§ THE DATA
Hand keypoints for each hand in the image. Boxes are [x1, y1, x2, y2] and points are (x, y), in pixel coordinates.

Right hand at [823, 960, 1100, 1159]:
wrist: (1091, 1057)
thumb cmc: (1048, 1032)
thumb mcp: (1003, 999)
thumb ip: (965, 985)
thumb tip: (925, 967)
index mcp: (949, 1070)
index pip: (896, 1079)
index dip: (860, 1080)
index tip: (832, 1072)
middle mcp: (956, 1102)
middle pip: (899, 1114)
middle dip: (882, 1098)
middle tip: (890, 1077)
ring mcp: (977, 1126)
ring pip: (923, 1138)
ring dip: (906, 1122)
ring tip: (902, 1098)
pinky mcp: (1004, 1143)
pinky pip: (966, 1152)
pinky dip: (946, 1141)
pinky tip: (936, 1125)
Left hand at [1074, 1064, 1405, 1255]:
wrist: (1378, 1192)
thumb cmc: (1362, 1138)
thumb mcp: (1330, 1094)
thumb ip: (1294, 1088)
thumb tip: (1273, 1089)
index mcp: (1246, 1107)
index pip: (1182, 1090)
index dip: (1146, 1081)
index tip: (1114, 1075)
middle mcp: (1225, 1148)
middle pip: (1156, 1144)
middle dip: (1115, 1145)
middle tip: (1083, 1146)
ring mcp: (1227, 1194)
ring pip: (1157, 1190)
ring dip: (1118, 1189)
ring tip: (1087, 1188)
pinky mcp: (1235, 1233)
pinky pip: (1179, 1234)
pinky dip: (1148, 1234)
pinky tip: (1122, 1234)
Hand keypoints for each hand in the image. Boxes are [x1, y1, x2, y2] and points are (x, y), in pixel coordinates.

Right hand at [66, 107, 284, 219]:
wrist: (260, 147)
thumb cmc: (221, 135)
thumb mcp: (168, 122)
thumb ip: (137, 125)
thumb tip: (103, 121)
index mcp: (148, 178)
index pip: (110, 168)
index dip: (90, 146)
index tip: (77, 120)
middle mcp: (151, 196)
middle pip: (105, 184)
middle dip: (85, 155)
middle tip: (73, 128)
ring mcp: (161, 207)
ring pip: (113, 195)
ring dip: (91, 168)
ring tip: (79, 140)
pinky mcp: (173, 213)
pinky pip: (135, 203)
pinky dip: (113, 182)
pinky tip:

§ AIM OF THE EXERCISE
Copy each line from the data above that includes "hand".

§ WORKED SOLUTION
Hand keypoints for each hand in the image. Boxes are [x1, y1, x2, y2] and points are (x, y), in pixel coordinates.
Right hand at [823, 960, 1100, 1159]:
Left hand at [1074, 1064, 1405, 1255]:
Hand keypoints for each hand in the image. Boxes are [x1, y1, x2, y2] and points are (x, y), in pixel coordinates.
Right hand at [66, 107, 284, 219]:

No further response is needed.